For a bit I was writing down the tools I had been working with and making. And then my blog blew up. Or more literally locked up and I lost the data because it was all on a dev machine that I didn’t care that much about.
I didn’t really stop working on things, but didn’t write much about it.
Then yesterday I had an idea. It wasn’t an original idea. It was really a how can I make that so I can use it and not need to install more software.
I came across this tool in a tweet. https://github.com/hakluke/hakcheckurl Written in Go, it checks on URLs, looks like it spiders and gets status codes for the URLs. Cool I thought. Go I thought.
Can I do it in python (I thought)? I played around. I looked around. I really didn’t want to rewrite a crawler. Lazy I know, but it’s my project and time.
Sites have places they don’t want crawled. They put these places in a file in hopes that crawlers will respect this and not look there.
Most of these files/folders will be benign, style folders, images taken out of context, but some can help people looking for vulnerabilities out.
So, why not work out a way to take a look at them solo or in batches of sites?
So, what can it do?
Right now it’s pretty simple.
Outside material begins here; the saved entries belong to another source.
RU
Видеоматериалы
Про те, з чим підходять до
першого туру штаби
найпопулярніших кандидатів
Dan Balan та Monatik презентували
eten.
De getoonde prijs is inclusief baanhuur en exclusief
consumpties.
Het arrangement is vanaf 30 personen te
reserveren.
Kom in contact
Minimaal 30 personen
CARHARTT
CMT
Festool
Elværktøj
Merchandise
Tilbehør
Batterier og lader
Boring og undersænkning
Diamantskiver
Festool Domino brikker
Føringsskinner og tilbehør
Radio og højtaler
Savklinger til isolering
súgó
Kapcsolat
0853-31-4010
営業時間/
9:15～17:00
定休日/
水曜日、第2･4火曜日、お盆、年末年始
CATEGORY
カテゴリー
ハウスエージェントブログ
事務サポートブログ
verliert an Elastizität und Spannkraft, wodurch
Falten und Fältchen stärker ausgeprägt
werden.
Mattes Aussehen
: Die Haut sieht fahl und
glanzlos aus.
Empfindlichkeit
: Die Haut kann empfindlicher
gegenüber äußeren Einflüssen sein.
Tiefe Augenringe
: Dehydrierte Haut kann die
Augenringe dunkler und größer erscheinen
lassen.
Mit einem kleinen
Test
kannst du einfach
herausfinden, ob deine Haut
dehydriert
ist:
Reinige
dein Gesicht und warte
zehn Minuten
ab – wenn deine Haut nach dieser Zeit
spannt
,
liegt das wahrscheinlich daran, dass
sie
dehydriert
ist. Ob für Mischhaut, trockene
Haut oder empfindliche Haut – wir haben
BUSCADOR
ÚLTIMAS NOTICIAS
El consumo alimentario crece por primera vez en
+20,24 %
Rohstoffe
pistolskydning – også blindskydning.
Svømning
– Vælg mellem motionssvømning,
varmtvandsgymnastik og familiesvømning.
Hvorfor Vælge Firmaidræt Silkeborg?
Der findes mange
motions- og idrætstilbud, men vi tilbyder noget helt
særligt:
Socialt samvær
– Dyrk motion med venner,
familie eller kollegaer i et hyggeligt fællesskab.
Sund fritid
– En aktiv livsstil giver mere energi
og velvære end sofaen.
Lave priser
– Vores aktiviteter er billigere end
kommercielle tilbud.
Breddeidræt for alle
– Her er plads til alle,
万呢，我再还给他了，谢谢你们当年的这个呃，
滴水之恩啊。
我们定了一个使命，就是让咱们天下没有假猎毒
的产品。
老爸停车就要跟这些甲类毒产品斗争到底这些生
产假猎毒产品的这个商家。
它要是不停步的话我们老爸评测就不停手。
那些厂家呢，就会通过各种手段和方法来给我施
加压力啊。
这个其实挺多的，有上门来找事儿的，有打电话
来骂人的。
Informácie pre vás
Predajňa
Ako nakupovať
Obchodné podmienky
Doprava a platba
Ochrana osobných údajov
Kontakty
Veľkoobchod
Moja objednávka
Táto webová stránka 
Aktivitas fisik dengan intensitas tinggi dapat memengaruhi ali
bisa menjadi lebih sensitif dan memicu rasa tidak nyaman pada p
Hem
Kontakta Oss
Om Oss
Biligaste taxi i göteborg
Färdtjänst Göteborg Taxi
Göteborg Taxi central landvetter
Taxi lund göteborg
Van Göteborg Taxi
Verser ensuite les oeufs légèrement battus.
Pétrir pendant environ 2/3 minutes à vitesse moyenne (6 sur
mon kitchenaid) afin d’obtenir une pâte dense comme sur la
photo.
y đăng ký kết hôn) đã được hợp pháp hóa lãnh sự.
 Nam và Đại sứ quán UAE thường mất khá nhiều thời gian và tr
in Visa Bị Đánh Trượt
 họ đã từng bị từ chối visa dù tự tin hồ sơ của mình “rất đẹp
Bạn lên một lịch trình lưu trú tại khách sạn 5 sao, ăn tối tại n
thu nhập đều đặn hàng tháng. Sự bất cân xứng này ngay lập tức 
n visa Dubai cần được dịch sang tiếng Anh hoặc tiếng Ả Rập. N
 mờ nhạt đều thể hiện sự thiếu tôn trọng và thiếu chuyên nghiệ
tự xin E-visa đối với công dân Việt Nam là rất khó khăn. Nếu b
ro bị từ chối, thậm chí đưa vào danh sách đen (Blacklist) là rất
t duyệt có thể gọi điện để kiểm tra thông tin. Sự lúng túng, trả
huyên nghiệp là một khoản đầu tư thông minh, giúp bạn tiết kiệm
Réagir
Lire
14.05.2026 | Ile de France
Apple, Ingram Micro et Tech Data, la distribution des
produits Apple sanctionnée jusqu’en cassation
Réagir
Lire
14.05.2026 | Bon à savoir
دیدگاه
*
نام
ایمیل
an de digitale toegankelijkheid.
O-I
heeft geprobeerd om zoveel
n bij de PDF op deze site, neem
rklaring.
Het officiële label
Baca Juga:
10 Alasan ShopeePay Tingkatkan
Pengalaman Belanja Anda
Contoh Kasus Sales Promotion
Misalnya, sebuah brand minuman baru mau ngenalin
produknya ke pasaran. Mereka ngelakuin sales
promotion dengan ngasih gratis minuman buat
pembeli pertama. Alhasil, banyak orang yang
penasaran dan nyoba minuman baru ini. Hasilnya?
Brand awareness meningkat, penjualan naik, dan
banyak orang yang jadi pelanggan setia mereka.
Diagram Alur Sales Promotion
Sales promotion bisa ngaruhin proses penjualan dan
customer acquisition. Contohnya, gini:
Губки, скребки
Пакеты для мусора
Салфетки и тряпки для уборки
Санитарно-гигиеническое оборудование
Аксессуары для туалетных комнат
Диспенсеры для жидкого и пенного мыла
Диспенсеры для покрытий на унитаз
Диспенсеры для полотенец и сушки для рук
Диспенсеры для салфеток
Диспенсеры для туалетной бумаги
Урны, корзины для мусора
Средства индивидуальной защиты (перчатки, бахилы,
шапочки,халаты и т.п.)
Choose from one site or provide a list of sites and we will go check if they have a robots.txt file and log that data for review.
I’m hoping to add the ability to switch between http and https if one doesn’t show results soon for a site. The thought of piping the disallows to be followed and see what’s there has also crept into my mind.
Download it. Give it a spin. Give it a whirl. Please help me improve it.